Der Abschied vom Chefsessel

Dr. Herbert Stuckstedte geht als ärztlicher Direktor der Klinik Königshof in den Ruhestand. Er betritt Neuland.

Der Abschied vom Chefsessel
Foto: Andreas Bischof

Krefeld. Zum ersten Mal ist Dr. Herbert Stuckstedte auf etwas nicht gut vorbereitet: auf seinen eigenen Ruhestand. Am Mittwoch wird der Chefarzt der Klinik Königshof in einer Feierstunde offiziell verabschiedet. An Silvester ist dann endgültig Schluss. „Ich bin eine Arbeitsmaschine“, sagt der 66-Jährige von sich selbst, der in den letzten Jahren verstärkt Menschen mit Burn-out-Syndrom geholfen hat. Was er für sich tun konnte, um nicht im aufreibenden Job zu verbrennen, erzählt er offen und entspannt bei einer Tasse Kaffee.

Mit offenem, freundlichem Blick sitzt Stuckstedte am Tisch. Vor vier Jahren, bei seinem Wechsel aus Neuss an das Fachkrankenhaus für Psychiatrie, Neurologie und Psychotherapie in Königshof, beschrieb ihn der Geschäftsführer der St.-Augustinus-Fachkliniken, Dr. Martin Köhne, als kollegial, kompetent und umsichtig. Eigenschaften, die Geschäftsführer Michael Novotny vier Jahre später immer noch kräftig unterstreicht.

„Ich gehöre nicht zu den Chefärzten alter Prägung, die bestimmte Lehrmeinungen dogmatisch weitergeben und jüngere Kollegen rüffeln und rügen“, sagt Stuckstedte ohne Allüren. Er beriet schon in Zeiten, in denen das Wort Teamgeist noch unbekannt war, Kollegen und suchte gemeinsam mit ihnen nach Lösungen. Doch auch vor alleinigen Entscheidungen schreckte er nicht zurück.

Nach fast zwei Jahrzehnten zunächst als Ärztlicher Leiter und später als Ärztlicher Direktor des St.-Alexius-/St.-Josef-Krankenhauses Neuss gefällt ihm am Krefelder Haus vor allem die Größe. „Mit 145 Betten kann man dieses Krankenhaus bis ins Detail überschauen.“

Nach dem plötzlichen Tod von Dr. Helmut Schönell im Jahr 2008 und dem kurzen Intermezzo von Dr.
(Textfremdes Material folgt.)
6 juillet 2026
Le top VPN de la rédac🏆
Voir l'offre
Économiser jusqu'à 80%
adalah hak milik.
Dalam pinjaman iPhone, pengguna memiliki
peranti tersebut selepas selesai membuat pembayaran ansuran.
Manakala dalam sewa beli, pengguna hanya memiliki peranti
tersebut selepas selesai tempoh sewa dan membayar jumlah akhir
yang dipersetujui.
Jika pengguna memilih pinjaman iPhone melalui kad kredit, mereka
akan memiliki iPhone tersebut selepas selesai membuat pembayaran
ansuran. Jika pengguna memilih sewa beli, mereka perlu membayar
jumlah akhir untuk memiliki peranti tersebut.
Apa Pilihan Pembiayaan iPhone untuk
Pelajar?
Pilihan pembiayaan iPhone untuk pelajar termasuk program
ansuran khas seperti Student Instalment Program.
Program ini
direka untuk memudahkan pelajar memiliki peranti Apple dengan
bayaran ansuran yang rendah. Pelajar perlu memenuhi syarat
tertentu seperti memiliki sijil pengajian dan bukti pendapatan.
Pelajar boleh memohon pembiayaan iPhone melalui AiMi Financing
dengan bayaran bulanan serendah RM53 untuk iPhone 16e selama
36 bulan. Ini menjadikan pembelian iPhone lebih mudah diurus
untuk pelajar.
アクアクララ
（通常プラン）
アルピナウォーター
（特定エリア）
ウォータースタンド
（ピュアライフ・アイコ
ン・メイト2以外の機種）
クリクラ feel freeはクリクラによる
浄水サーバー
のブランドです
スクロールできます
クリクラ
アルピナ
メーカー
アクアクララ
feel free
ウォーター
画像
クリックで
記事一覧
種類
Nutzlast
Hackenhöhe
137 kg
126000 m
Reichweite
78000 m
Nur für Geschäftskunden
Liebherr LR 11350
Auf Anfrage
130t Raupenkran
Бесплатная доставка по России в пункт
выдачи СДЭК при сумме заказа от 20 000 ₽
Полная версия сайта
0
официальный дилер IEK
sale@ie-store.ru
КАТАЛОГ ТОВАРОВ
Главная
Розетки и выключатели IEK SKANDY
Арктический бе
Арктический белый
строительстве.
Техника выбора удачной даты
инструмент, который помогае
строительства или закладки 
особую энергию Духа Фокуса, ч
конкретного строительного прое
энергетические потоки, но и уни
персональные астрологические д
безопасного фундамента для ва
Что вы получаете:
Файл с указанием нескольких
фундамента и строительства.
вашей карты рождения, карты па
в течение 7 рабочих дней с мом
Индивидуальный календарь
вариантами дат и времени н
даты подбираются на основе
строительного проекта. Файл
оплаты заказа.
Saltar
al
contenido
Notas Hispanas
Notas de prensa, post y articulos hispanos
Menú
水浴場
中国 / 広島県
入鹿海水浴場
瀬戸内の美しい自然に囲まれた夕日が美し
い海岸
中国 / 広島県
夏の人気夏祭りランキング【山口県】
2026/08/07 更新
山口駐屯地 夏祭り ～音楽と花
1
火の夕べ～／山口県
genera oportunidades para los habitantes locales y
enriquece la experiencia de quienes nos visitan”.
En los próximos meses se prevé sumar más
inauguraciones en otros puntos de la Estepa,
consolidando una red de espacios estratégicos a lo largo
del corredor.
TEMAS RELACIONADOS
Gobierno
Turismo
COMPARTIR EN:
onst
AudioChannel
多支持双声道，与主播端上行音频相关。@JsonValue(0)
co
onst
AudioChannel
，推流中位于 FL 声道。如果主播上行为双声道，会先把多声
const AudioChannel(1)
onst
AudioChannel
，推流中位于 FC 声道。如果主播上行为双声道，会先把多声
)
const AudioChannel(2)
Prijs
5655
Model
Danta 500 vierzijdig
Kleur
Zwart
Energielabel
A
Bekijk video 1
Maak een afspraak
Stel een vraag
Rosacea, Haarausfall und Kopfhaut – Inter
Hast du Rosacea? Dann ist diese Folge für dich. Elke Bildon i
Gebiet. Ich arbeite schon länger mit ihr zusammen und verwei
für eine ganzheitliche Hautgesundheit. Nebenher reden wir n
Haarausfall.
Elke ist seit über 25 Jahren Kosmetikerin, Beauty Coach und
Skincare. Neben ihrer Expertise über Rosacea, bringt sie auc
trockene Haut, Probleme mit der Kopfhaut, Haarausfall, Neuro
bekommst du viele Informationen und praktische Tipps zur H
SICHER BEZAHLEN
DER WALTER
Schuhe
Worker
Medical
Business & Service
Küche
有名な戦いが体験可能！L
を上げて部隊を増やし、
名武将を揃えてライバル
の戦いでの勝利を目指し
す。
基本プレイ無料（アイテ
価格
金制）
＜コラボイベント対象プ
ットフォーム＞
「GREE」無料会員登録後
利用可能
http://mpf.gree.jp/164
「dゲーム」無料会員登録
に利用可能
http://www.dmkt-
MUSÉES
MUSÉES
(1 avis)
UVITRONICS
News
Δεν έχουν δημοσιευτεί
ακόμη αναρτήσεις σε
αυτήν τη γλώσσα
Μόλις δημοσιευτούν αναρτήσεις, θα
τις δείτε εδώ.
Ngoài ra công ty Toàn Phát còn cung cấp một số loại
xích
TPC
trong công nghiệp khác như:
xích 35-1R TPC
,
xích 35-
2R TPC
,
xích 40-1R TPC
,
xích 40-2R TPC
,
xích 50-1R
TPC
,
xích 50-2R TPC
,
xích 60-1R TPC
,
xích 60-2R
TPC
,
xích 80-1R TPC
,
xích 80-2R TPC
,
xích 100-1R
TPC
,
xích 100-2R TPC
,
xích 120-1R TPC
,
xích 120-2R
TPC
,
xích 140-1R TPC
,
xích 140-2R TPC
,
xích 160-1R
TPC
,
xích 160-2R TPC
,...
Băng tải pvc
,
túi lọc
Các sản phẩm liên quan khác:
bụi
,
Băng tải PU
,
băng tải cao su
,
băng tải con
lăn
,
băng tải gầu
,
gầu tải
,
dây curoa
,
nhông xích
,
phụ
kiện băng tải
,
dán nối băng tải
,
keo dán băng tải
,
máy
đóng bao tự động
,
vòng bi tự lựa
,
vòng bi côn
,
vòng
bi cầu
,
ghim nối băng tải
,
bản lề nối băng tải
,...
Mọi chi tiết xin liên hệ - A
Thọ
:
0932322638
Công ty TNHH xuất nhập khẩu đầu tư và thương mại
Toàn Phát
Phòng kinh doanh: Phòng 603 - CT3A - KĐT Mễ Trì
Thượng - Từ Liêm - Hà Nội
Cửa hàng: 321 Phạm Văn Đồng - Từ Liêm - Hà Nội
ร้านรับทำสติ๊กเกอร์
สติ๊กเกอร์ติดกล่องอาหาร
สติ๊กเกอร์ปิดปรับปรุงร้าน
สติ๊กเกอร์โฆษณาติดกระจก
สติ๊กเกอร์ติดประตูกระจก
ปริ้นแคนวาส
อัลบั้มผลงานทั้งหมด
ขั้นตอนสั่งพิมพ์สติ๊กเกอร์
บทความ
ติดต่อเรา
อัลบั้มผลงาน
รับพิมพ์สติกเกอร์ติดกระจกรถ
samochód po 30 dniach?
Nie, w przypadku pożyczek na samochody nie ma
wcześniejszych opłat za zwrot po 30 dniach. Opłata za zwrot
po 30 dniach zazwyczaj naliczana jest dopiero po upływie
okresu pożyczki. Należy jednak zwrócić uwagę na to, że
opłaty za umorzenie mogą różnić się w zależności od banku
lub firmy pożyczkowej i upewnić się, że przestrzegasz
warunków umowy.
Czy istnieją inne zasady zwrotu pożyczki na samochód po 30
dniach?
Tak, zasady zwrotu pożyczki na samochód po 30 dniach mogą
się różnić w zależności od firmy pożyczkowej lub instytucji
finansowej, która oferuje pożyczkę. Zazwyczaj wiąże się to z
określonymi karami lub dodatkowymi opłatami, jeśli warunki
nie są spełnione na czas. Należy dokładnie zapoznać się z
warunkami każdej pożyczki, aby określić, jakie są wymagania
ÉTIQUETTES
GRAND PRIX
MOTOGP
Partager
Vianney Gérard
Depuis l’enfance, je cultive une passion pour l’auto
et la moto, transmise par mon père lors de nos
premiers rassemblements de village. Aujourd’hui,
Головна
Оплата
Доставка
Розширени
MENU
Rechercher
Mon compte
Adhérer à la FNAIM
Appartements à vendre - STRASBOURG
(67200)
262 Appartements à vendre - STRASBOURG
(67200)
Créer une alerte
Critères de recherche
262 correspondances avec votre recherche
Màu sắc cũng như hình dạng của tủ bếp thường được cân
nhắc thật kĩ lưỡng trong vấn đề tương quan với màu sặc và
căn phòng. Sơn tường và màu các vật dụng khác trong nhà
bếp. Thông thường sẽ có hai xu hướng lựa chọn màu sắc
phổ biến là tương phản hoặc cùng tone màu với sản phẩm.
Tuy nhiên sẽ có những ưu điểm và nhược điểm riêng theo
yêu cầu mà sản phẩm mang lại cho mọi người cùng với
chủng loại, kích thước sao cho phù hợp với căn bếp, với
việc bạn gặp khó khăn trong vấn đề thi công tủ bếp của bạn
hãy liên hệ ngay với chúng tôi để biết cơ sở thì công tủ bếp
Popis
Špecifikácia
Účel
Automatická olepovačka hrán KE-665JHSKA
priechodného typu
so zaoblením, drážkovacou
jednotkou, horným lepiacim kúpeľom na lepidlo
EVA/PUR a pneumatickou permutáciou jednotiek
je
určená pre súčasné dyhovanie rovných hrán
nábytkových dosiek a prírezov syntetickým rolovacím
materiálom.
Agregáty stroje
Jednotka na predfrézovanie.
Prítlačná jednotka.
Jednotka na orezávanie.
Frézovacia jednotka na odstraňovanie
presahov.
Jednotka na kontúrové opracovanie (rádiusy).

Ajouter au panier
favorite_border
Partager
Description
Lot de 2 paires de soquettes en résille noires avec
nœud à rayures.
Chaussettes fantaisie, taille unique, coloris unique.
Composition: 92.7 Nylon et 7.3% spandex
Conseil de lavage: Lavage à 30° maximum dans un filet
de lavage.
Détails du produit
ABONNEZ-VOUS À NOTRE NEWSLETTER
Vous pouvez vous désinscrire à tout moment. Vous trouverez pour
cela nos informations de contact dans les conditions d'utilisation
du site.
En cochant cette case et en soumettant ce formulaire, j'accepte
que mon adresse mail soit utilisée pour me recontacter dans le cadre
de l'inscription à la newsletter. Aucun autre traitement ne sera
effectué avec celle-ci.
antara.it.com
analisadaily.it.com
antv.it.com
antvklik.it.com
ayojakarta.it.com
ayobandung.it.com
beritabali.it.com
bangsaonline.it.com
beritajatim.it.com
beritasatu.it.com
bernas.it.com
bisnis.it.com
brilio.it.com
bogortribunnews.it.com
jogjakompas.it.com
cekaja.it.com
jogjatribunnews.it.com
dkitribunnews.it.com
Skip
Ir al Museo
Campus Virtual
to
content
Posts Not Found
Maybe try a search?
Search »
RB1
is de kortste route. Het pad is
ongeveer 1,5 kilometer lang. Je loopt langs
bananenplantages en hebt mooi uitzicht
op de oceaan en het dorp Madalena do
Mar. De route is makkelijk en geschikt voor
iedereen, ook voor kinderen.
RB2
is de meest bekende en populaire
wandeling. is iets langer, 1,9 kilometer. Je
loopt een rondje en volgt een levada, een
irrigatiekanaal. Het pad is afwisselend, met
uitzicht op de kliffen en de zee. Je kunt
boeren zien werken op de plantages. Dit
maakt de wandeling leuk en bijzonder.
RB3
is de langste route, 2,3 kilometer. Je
Gerhard Friedrich hatte Stuckstedte 2010 mit Tatendrang die Aufgabe des Chefarztes übernommen.

Vor allem das Behandlungsangebot bei Depressionen, Ängsten und Psychosen hat er ausgebaut. Eine Besonderheit seitdem sind muttersprachliche ambulante Angebote für türkisch- und russisch-stämmige Bürger. „Das ist sehr gut angekommen.“ Ein weiterer wichtiger Schritt ist die Zusammenarbeit der Tagesklinik Königshof mit dem Helios-Klinikum. Dabei besuchen Psychiater Patienten im Helios, die in den Kliniken der Inneren Medizin, Onkologie, Palliativmedizin sowie der Kardiologie neben physischen auch starken psychologischen Nöten ausgesetzt sind.

Ab Januar ist für Stuckstedte nun damit Schluss. Konkrete Pläne für die Zukunft hat er noch nicht. „Ich möchte lernen, mich meiner Endlichkeit zu stellen.“ Nach Jahrzehnten der täglich zehnstündigen Arbeit sei das Neuland für ihn.

Er hat nun ausreichend Zeit für seine Frau Heidi und seine inzwischen erwachsenen drei Kinder. So wie auch Zeit für Sport, Reisen und das Lesen. „Ich habe immer sehr viel und sehr gerne gelesen und daraus in stressigen Zeiten meine Kraft geschöpft“, erzählt Stuckstedte. Ob historische Romane, Sachliteratur oder außergewöhnliche Formate wie das 2200 Seiten umfassende Buch „Der Mann ohne Eigenschaften“. Ein Titel, der auf ihn persönlich aber so gar nicht zutrifft.